The invention will now be described in detail, referring to the annexed drawings in which:

FIG. 1 is a perspective view of an example of an ejector according to the invention, while

FIG. 2 is an axial cross-sectional view of the ejector.

FIG. 3 is a cross-sectional view along line III--III of the ejector shown in FIG. 1.

Turning first to FIG. 1 and 2, the new ejector comprises a cylinder designated as a whole by numeral 1. The device shown includes a number of integrally connected ring shaped chambers designated by letters a, b, c, d, e which cylinder is placed in a sleeve 2. There is provided an inlet 3 for pressure medium leading into chamber a and an outlet 4 from chamber d for said medium and an evacuation inlet port 5. As can be seen in FIG. 2 the device constitutes a cylindrical body 1 the wall of which is of a considerable thickness (X). By known means (such as electroerosion) ring shaped chambers 10a, 10b, 10c, 10d are provided within said wall.

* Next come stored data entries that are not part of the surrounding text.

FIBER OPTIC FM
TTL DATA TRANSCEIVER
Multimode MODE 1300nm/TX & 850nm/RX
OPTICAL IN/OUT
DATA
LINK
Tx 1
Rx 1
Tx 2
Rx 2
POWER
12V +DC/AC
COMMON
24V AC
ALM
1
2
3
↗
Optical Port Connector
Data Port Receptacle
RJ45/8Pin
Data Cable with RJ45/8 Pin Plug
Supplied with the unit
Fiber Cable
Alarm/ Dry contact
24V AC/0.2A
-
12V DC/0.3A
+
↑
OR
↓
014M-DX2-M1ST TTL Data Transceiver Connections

Prior to introducing the cylinder 1 into sleeve 2 "0" rings 6 are placed within circumferential grooves 7 which are provided on horizontal partitions 13 separating and sealing chambers 10 from one another. In said partitions 13, holes 14 are provided in which nozzles 15 are co-axially fixedly inserted. Further holes 16 (see FIG. 3) are provided in partitions 13 which are covered by plastic flaps 17 at one side of the partition, thus permitting passage of air or gas in one direction only. The flaps 17 are held in position by means of the bodies of nozzles 15. The chambers 10 are subject to different sub-pressure values as will be explained. One end of cylinder 1 is closed by means of plate member 20 and a seal 21, said plate member 20 is attached to the housing 1 by means of screw bolts 22 while the second end is provided with a screw thread 23 into which the evacuation pipe 26 is fitted.

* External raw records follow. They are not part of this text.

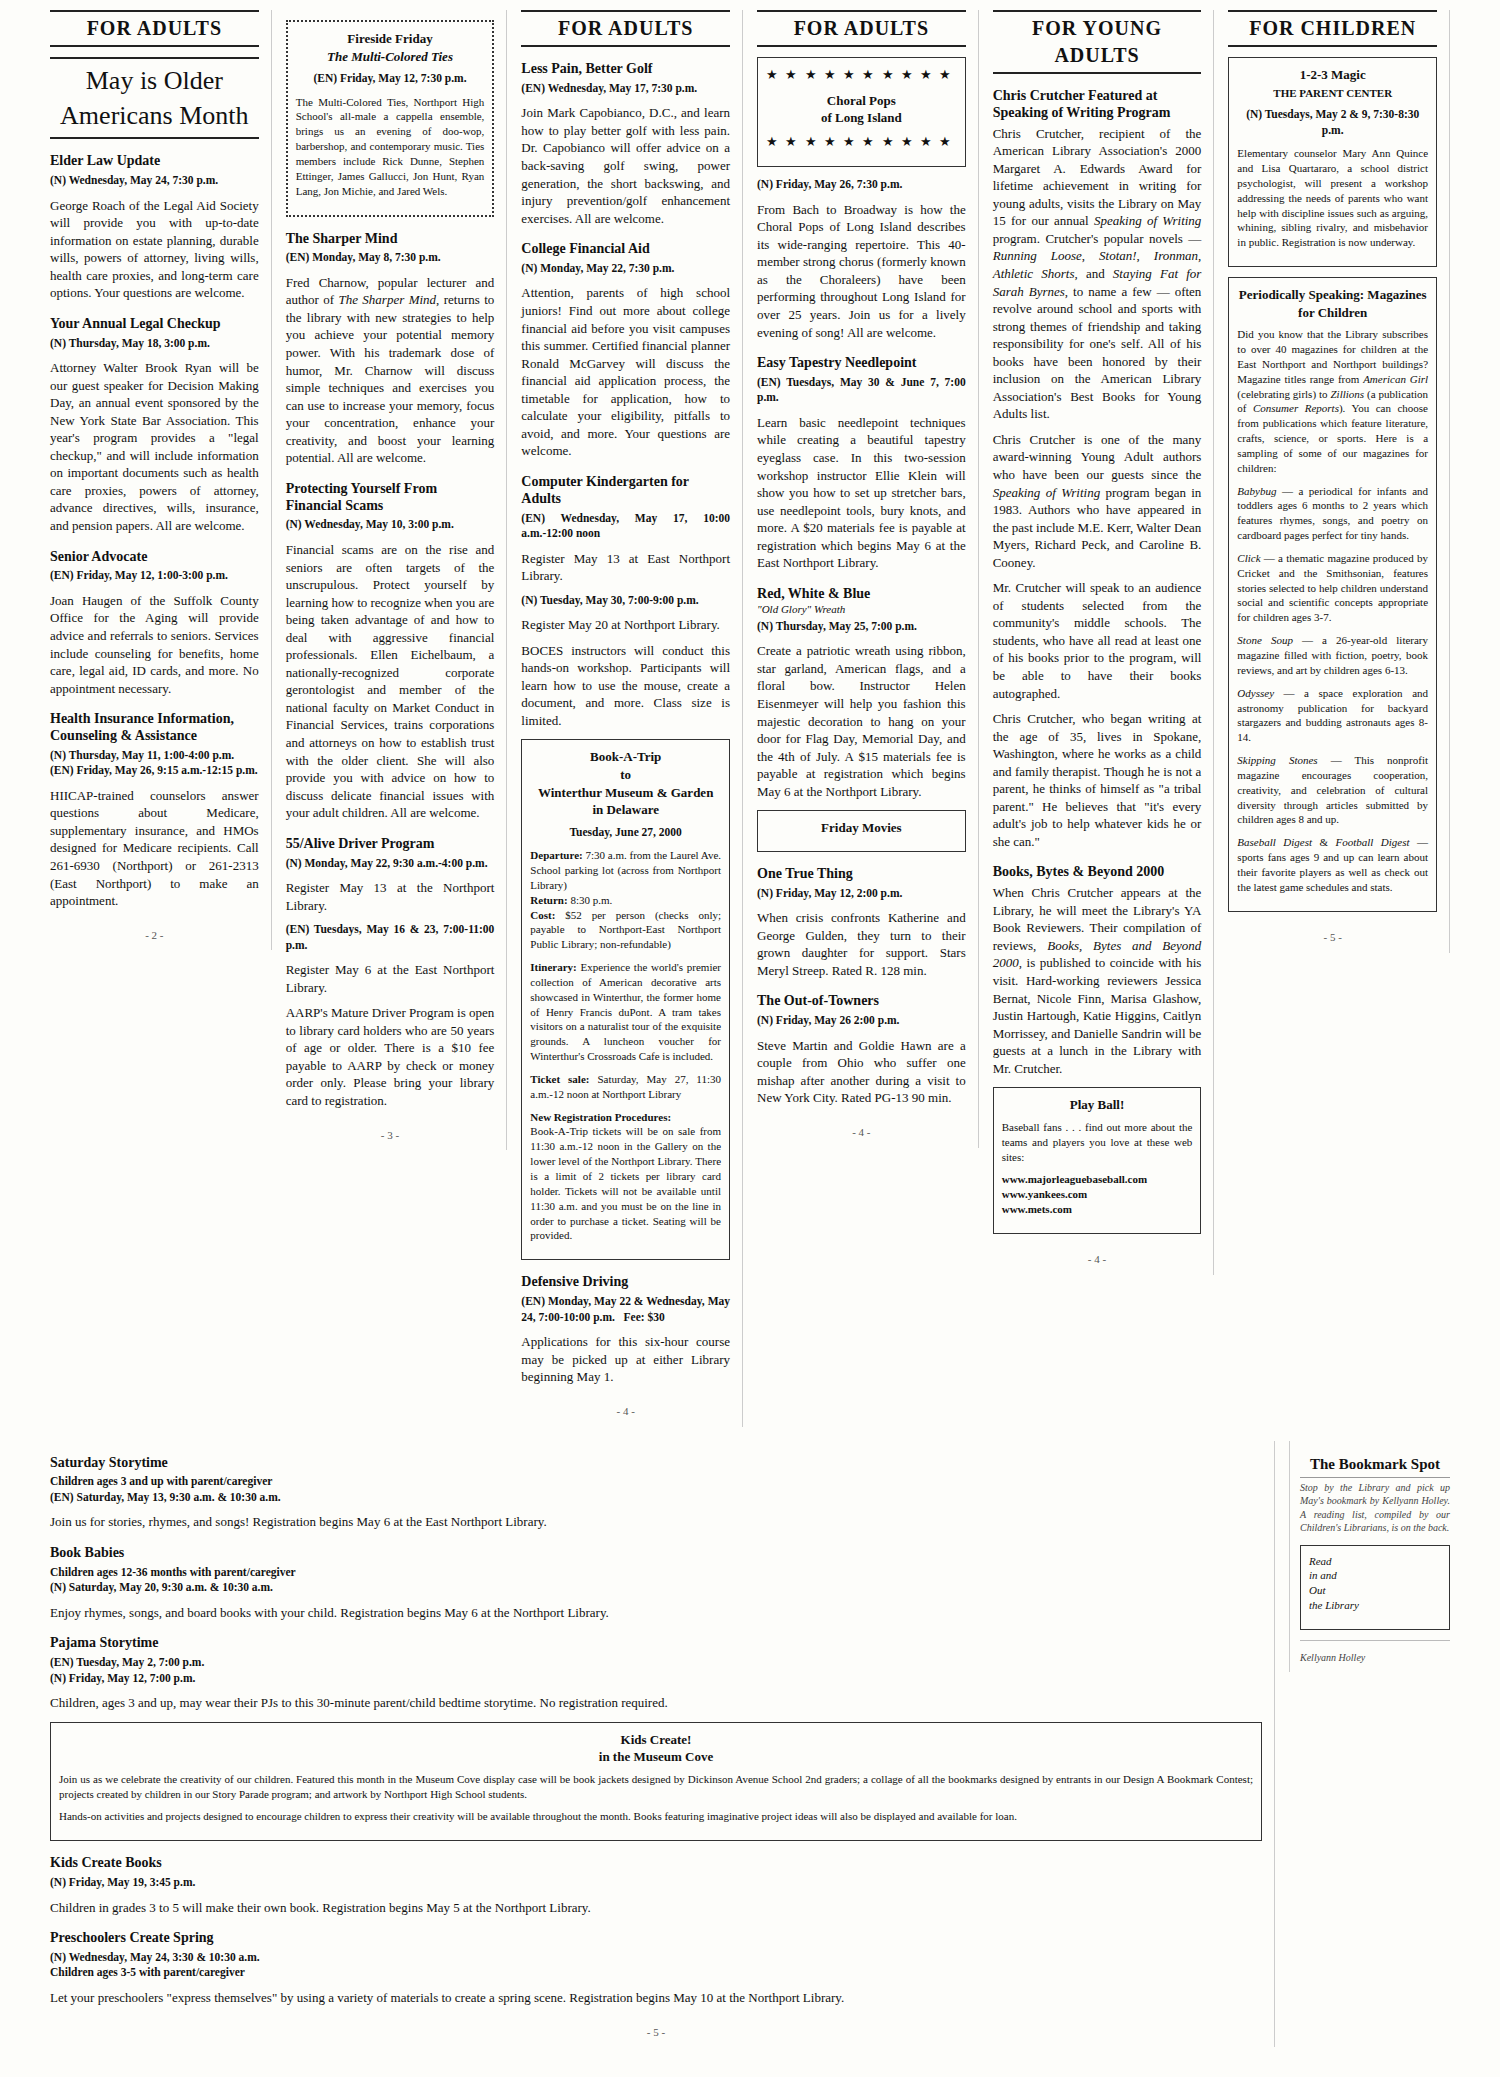For Adults
May is Older Americans Month
Elder Law Update
(N) Wednesday, May 24, 7:30 p.m.
George Roach of the Legal Aid Society will provide you with up-to-date information on estate planning, durable wills, powers of attorney, living wills, health care proxies, and long-term care options. Your questions are welcome.
Your Annual Legal Checkup
(N) Thursday, May 18, 3:00 p.m.
Attorney Walter Brook Ryan will be our guest speaker for Decision Making Day, an annual event sponsored by the New York State Bar Association. This year's program provides a "legal checkup," and will include information on important documents such as health care proxies, powers of attorney, advance directives, wills, insurance, and pension papers. All are welcome.
Senior Advocate
(EN) Friday, May 12, 1:00-3:00 p.m.
Joan Haugen of the Suffolk County Office for the Aging will provide advice and referrals to seniors. Services include counseling for benefits, home care, legal aid, ID cards, and more. No appointment necessary.
Health Insurance Information, Counseling & Assistance
(N) Thursday, May 11, 1:00-4:00 p.m.
(EN) Friday, May 26, 9:15 a.m.-12:15 p.m.
HIICAP-trained counselors answer questions about Medicare, supplementary insurance, and HMOs designed for Medicare recipients. Call 261-6930 (Northport) or 261-2313 (East Northport) to make an appointment.
- 2 -
Fireside Friday
The Multi-Colored Ties
(EN) Friday, May 12, 7:30 p.m.
The Multi-Colored Ties, Northport High School's all-male a cappella ensemble, brings us an evening of doo-wop, barbershop, and contemporary music. Ties members include Rick Dunne, Stephen Ettinger, James Gallucci, Jon Hunt, Ryan Lang, Jon Michie, and Jared Wels.
The Sharper Mind
(EN) Monday, May 8, 7:30 p.m.
Fred Charnow, popular lecturer and author of The Sharper Mind, returns to the library with new strategies to help you achieve your potential memory power. With his trademark dose of humor, Mr. Charnow will discuss simple techniques and exercises you can use to increase your memory, focus your concentration, enhance your creativity, and boost your learning potential. All are welcome.
Protecting Yourself From Financial Scams
(N) Wednesday, May 10, 3:00 p.m.
Financial scams are on the rise and seniors are often targets of the unscrupulous. Protect yourself by learning how to recognize when you are being taken advantage of and how to deal with aggressive financial professionals. Ellen Eichelbaum, a nationally-recognized corporate gerontologist and member of the national faculty on Market Conduct in Financial Services, trains corporations and attorneys on how to establish trust with the older client. She will also provide you with advice on how to discuss delicate financial issues with your adult children. All are welcome.
55/Alive Driver Program
(N) Monday, May 22, 9:30 a.m.-4:00 p.m.
Register May 13 at the Northport Library.
(EN) Tuesdays, May 16 & 23, 7:00-11:00 p.m.
Register May 6 at the East Northport Library.
AARP's Mature Driver Program is open to library card holders who are 50 years of age or older. There is a $10 fee payable to AARP by check or money order only. Please bring your library card to registration.
- 3 -
For Adults
Less Pain, Better Golf
(EN) Wednesday, May 17, 7:30 p.m.
Join Mark Capobianco, D.C., and learn how to play better golf with less pain. Dr. Capobianco will offer advice on a back-saving golf swing, power generation, the short backswing, and injury prevention/golf enhancement exercises. All are welcome.
College Financial Aid
(N) Monday, May 22, 7:30 p.m.
Attention, parents of high school juniors! Find out more about college financial aid before you visit campuses this summer. Certified financial planner Ronald McGarvey will discuss the financial aid application process, the timetable for application, how to calculate your eligibility, pitfalls to avoid, and more. Your questions are welcome.
Computer Kindergarten for Adults
(EN) Wednesday, May 17, 10:00 a.m.-12:00 noon
Register May 13 at East Northport Library.
(N) Tuesday, May 30, 7:00-9:00 p.m.
Register May 20 at Northport Library.
BOCES instructors will conduct this hands-on workshop. Participants will learn how to use the mouse, create a document, and more. Class size is limited.
Book-A-Trip
to
Winterthur Museum & Garden
in Delaware
Tuesday, June 27, 2000
Departure: 7:30 a.m. from the Laurel Ave. School parking lot (across from Northport Library)
Return: 8:30 p.m.
Cost: $52 per person (checks only; payable to Northport-East Northport Public Library; non-refundable)
Itinerary: Experience the world's premier collection of American decorative arts showcased in Winterthur, the former home of Henry Francis duPont. A tram takes visitors on a naturalist tour of the exquisite grounds. A luncheon voucher for Winterthur's Crossroads Cafe is included.
Ticket sale: Saturday, May 27, 11:30 a.m.-12 noon at Northport Library
New Registration Procedures:
Book-A-Trip tickets will be on sale from 11:30 a.m.-12 noon in the Gallery on the lower level of the Northport Library. There is a limit of 2 tickets per library card holder. Tickets will not be available until 11:30 a.m. and you must be on the line in order to purchase a ticket. Seating will be provided.
Defensive Driving
(EN) Monday, May 22 & Wednesday, May 24, 7:00-10:00 p.m. Fee: $30
Applications for this six-hour course may be picked up at either Library beginning May 1.
- 4 -
For Adults
★ ★ ★ ★ ★ ★ ★ ★ ★ ★
Choral Pops
of Long Island
★ ★ ★ ★ ★ ★ ★ ★ ★ ★
(N) Friday, May 26, 7:30 p.m.
From Bach to Broadway is how the Choral Pops of Long Island describes its wide-ranging repertoire. This 40-member strong chorus (formerly known as the Choraleers) have been performing throughout Long Island for over 25 years. Join us for a lively evening of song! All are welcome.
Easy Tapestry Needlepoint
(EN) Tuesdays, May 30 & June 7, 7:00 p.m.
Learn basic needlepoint techniques while creating a beautiful tapestry eyeglass case. In this two-session workshop instructor Ellie Klein will show you how to set up stretcher bars, use needlepoint tools, bury knots, and more. A $20 materials fee is payable at registration which begins May 6 at the East Northport Library.
Red, White & Blue
"Old Glory" Wreath
(N) Thursday, May 25, 7:00 p.m.
Create a patriotic wreath using ribbon, star garland, American flags, and a floral bow. Instructor Helen Eisenmeyer will help you fashion this majestic decoration to hang on your door for Flag Day, Memorial Day, and the 4th of July. A $15 materials fee is payable at registration which begins May 6 at the Northport Library.
Friday Movies
One True Thing
(N) Friday, May 12, 2:00 p.m.
When crisis confronts Katherine and George Gulden, they turn to their grown daughter for support. Stars Meryl Streep. Rated R. 128 min.
The Out-of-Towners
(N) Friday, May 26 2:00 p.m.
Steve Martin and Goldie Hawn are a couple from Ohio who suffer one mishap after another during a visit to New York City. Rated PG-13 90 min.
- 4 -
For Young Adults
Chris Crutcher Featured at Speaking of Writing Program
Chris Crutcher, recipient of the American Library Association's 2000 Margaret A. Edwards Award for lifetime achievement in writing for young adults, visits the Library on May 15 for our annual Speaking of Writing program. Crutcher's popular novels — Running Loose, Stotan!, Ironman, Athletic Shorts, and Staying Fat for Sarah Byrnes, to name a few — often revolve around school and sports with strong themes of friendship and taking responsibility for one's self. All of his books have been honored by their inclusion on the American Library Association's Best Books for Young Adults list.
Chris Crutcher is one of the many award-winning Young Adult authors who have been our guests since the Speaking of Writing program began in 1983. Authors who have appeared in the past include M.E. Kerr, Walter Dean Myers, Richard Peck, and Caroline B. Cooney.
Mr. Crutcher will speak to an audience of students selected from the community's middle schools. The students, who have all read at least one of his books prior to the program, will be able to have their books autographed.
Chris Crutcher, who began writing at the age of 35, lives in Spokane, Washington, where he works as a child and family therapist. Though he is not a parent, he thinks of himself as "a tribal parent." He believes that "it's every adult's job to help whatever kids he or she can."
Books, Bytes & Beyond 2000
When Chris Crutcher appears at the Library, he will meet the Library's YA Book Reviewers. Their compilation of reviews, Books, Bytes and Beyond 2000, is published to coincide with his visit. Hard-working reviewers Jessica Bernat, Nicole Finn, Marisa Glashow, Justin Hartough, Katie Higgins, Caitlyn Morrissey, and Danielle Sandrin will be guests at a lunch in the Library with Mr. Crutcher.
Play Ball!
Baseball fans . . . find out more about the teams and players you love at these web sites:
www.majorleaguebaseball.com
www.yankees.com
www.mets.com
- 4 -
For Children
1-2-3 Magic
THE PARENT CENTER
(N) Tuesdays, May 2 & 9, 7:30-8:30 p.m.
Elementary counselor Mary Ann Quince and Lisa Quartararo, a school district psychologist, will present a workshop addressing the needs of parents who want help with discipline issues such as arguing, whining, sibling rivalry, and misbehavior in public. Registration is now underway.
Periodically Speaking: Magazines for Children
Did you know that the Library subscribes to over 40 magazines for children at the East Northport and Northport buildings? Magazine titles range from American Girl (celebrating girls) to Zillions (a publication of Consumer Reports). You can choose from publications which feature literature, crafts, science, or sports. Here is a sampling of some of our magazines for children:
Babybug — a periodical for infants and toddlers ages 6 months to 2 years which features rhymes, songs, and poetry on cardboard pages perfect for tiny hands.
Click — a thematic magazine produced by Cricket and the Smithsonian, features stories selected to help children understand social and scientific concepts appropriate for children ages 3-7.
Stone Soup — a 26-year-old literary magazine filled with fiction, poetry, book reviews, and art by children ages 6-13.
Odyssey — a space exploration and astronomy publication for backyard stargazers and budding astronauts ages 8-14.
Skipping Stones — This nonprofit magazine encourages cooperation, creativity, and celebration of cultural diversity through articles submitted by children ages 8 and up.
Baseball Digest & Football Digest — sports fans ages 9 and up can learn about their favorite players as well as check out the latest game schedules and stats.
- 5 -
Saturday Storytime
Children ages 3 and up with parent/caregiver
(EN) Saturday, May 13, 9:30 a.m. & 10:30 a.m.
Join us for stories, rhymes, and songs! Registration begins May 6 at the East Northport Library.
Book Babies
Children ages 12-36 months with parent/caregiver
(N) Saturday, May 20, 9:30 a.m. & 10:30 a.m.
Enjoy rhymes, songs, and board books with your child. Registration begins May 6 at the Northport Library.
Pajama Storytime
(EN) Tuesday, May 2, 7:00 p.m.
(N) Friday, May 12, 7:00 p.m.
Children, ages 3 and up, may wear their PJs to this 30-minute parent/child bedtime storytime. No registration required.
Kids Create!
in the Museum Cove
Join us as we celebrate the creativity of our children. Featured this month in the Museum Cove display case will be book jackets designed by Dickinson Avenue School 2nd graders; a collage of all the bookmarks designed by entrants in our Design A Bookmark Contest; projects created by children in our Story Parade program; and artwork by Northport High School students.
Hands-on activities and projects designed to encourage children to express their creativity will be available throughout the month. Books featuring imaginative project ideas will also be displayed and available for loan.
Kids Create Books
(N) Friday, May 19, 3:45 p.m.
Children in grades 3 to 5 will make their own book. Registration begins May 5 at the Northport Library.
Preschoolers Create Spring
(N) Wednesday, May 24, 3:30 & 10:30 a.m.
Children ages 3-5 with parent/caregiver
Let your preschoolers "express themselves" by using a variety of materials to create a spring scene. Registration begins May 10 at the Northport Library.
- 5 -
The Bookmark Spot
Stop by the Library and pick up May's bookmark by Kellyann Holley. A reading list, compiled by our Children's Librarians, is on the back.
Read
in and
Out
the Library
Kellyann Holley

The ejector so far described operates in the following way:

Inlet 3 is connected to a source of pressurized air, say a compressor. Pressurized air (or another fluid) is pressed into chamber 10a, it will flow out through the nozzle 15a into chamber 10b and through nozzle 15b into chamber 10c and so on. At its passage through a chamber the air stream will take along air from that chamber, so that the initial pressurized air together with the air brought with it all will flow out through the outlet 4. Thus the quantity of air will increase through the nozzles from chamber to chamber, consequently the sub-pressure in the chambers will successively increase. When the sub-pressure in chamber 10d is lower than chamber 10c, air will flow from chamber 10c to chamber 10d through hole 16, the sub-pressure in chamber 10c will cause air flow from chamber 10b. The only way into chamber 15b is through hole 24 which establishes communication between chamber 15b and the space 25 within the cylinder 1 which has the inlet 5, i.e. said inlet acts as a suction inlet.

As can be seen in FIG. 2, the distance between co-axial nozzles increases in the direction of flow and so does the diameter of the individual nozzles, a matter which is subject to the efficiency degree to be obtained.

The advantages of the new device are obvious:

1. The circular shape of the device--and consequently of the individual chambers--renders it better adapted to withstand pressure which means that the device could be of lighter weight.

2. The round shape is easier to process by turning, electro-erosion and also in the case of casting the cylinder.

3. Greater adaptability to individual uses since there may be provided two nozzles and two valves as e.g. in FIG. 3, or in other words the range of uses of a device could be much broader than is the case with conventional devices.